● TEXTO DO DOCUMENTO:
——

E por que essa honra? O ato de travessar a "ponte" que separa a periferia do centro de uma cidade, e chegar a esse lugar, diz respeito ao fato de ser um produtor de cultura e agente de conhecimento -- atividades que contam muito no processo de transformação sociocultural dos seres humanos, vivam eles ou não em periferias de megalópoles, como é o caso da cidade de São Paulo.

Cidade? O que é cidade? Essa temática é uma das grandes #inquietações que tenho como cidadão do mundo, mas com endereço fixo... em uma cidade.

Vivemos em um país? Estado? Ou cidade? As pessoas, sejam crianças, jovens, adultos ou idosos, possuem envolvimento com educação, saúde, transporte, emprego, entre outros campos, dentro do território de uma cidade. Sendo assim, vivemos e convivemos na cidade-município. Ninguém vive na Nação, ninguém vive no Estado, todos residem na cidade e, sendo mais preciosista ainda, em um bairro da cidade.          

Entender esse ente da federação chamado município é de extrema relevância para qualquer discussão sobre a melhoria da qualidade de vida. E tudo isso ocorre num território que chamamos Cidade. Hoje o Brasil vislumbra esse território como algo de extrema importância, tendo em vista o seu reconhecimento constitucional, o Estatuto da Cidade e o próprio Ministério da Cidade.

A urbanização brasileira deu seus primeiros passos a partir dos centros urbanos ao longo do litoral, no século XVI. Esse processo ocorreu devido à grande produção de açúcar. Outros produtos brasileiros foram trazendo dinâmicas particulares de crescimento aos centros urbanos, nos séculos XVII e XVIII. Produtos como o ouro e o café fizeram parte desse crescimento das aglomerações de pessoas. A população urbana, em 1872, era apenas de 6% do total dos habitantes do país. Mais adiante, a era industrial no século XX torna-se o momento mais significativo no processo de urbanização das metrópoles brasileiras. O crescimento da indústria a partir da década de 30 trouxe um deslocamento das pessoas do campo para a cidade.

——

● CONJUNTO DE DADOS:
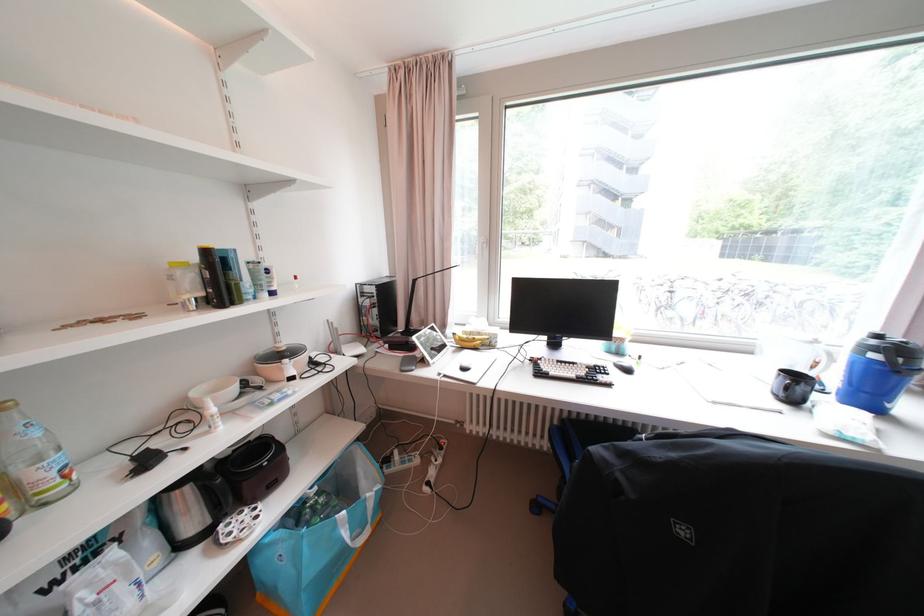
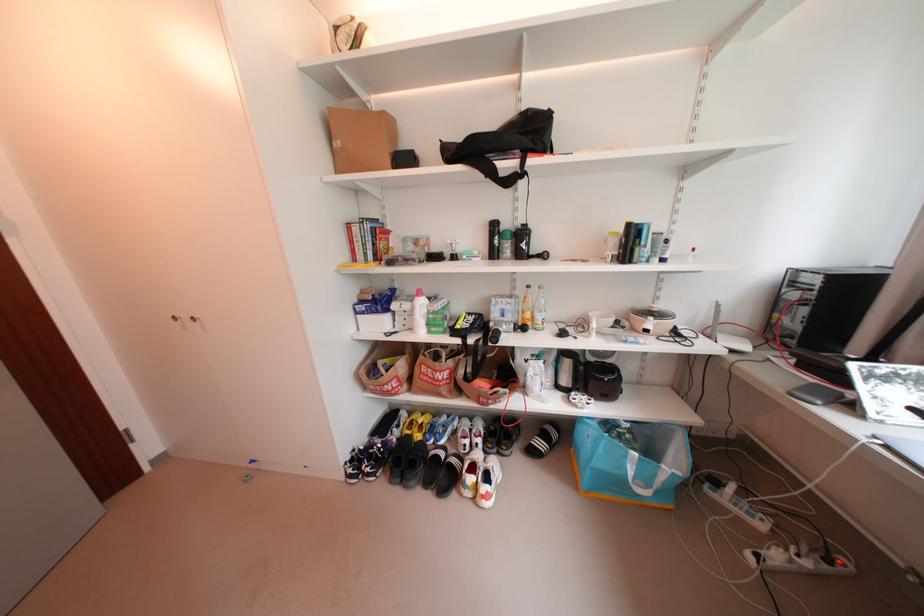
Locate, in the second image, the point that corresponds to [217,523] in the first image.

(578, 387)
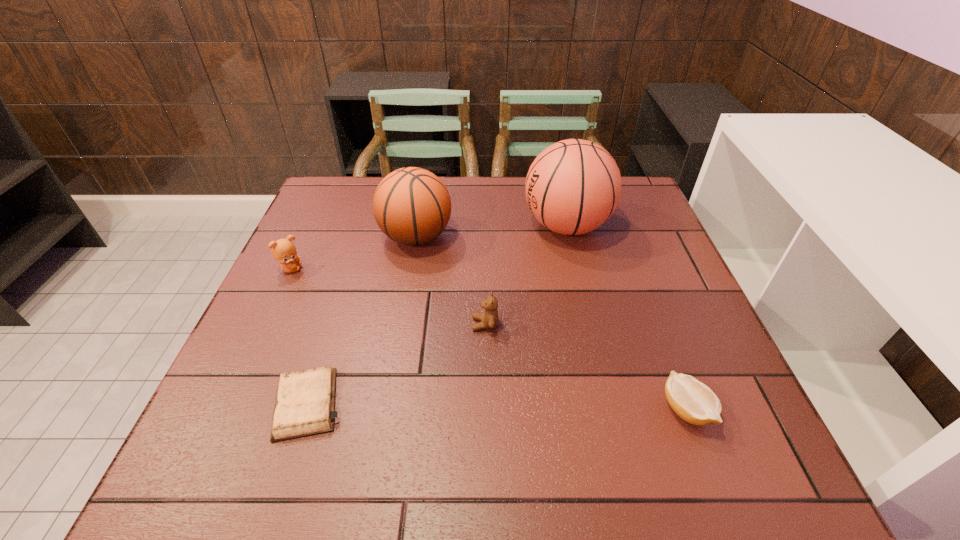
Where is `object located at the near edge`? This screenshot has height=540, width=960. object located at the near edge is located at coordinates pos(305,400).

Image resolution: width=960 pixels, height=540 pixels. In order to click on teddy bear situated at the left edge in this screenshot , I will do `click(283, 250)`.

Find the location of a particular element. This screenshot has width=960, height=540. diary that is positioned at the left edge is located at coordinates (305, 400).

Locate an element on the screen. basketball that is at the right edge is located at coordinates (572, 187).

At what (x,y) coordinates should I click in order to perform the action: click on lemon located at the right edge. Please return your answer as a coordinate pair (x, y). This screenshot has height=540, width=960. Looking at the image, I should click on (693, 401).

Identify the location of object positioned at the near left corner. (305, 400).

The height and width of the screenshot is (540, 960). In order to click on object that is positioned at the far right corner in this screenshot , I will do `click(572, 187)`.

Identify the location of vacant space at the far edge. (445, 178).

In the image, there is a desktop. Identify the location of free region at the left edge. The image size is (960, 540). (335, 248).

In the image, there is a desktop. At what (x,y) coordinates should I click in order to perform the action: click on vacant space at the right edge. Please return your answer as a coordinate pair (x, y). Looking at the image, I should click on (666, 355).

——

● TAREFA 1:
Transcreva o trecho do texto sobre a cidade que começa em "E por que essa" e termina em "em uma cidade.".
● TAREFA 2:
Liste os produtos que, segundo o texto sobre a cidade, impulsionaram o crescimento dos centros urbanos brasileiros.

● RESULTADO ESPERADO 1:
E por que essa honra? O ato de travessar a "ponte" que separa a periferia do centro de uma cidade, e chegar a esse lugar, diz respeito ao fato de ser um produtor de cultura e agente de conhecimento -- atividades que contam muito no processo de transformação sociocultural dos seres humanos, vivam eles ou não em periferias de megalópoles, como é o caso da cidade de São Paulo.

Cidade? O que é cidade? Essa temática é uma das grandes #inquietações que tenho como cidadão do mundo, mas com endereço fixo... em uma cidade.

● RESULTADO ESPERADO 2:
Açúcar, ouro e café.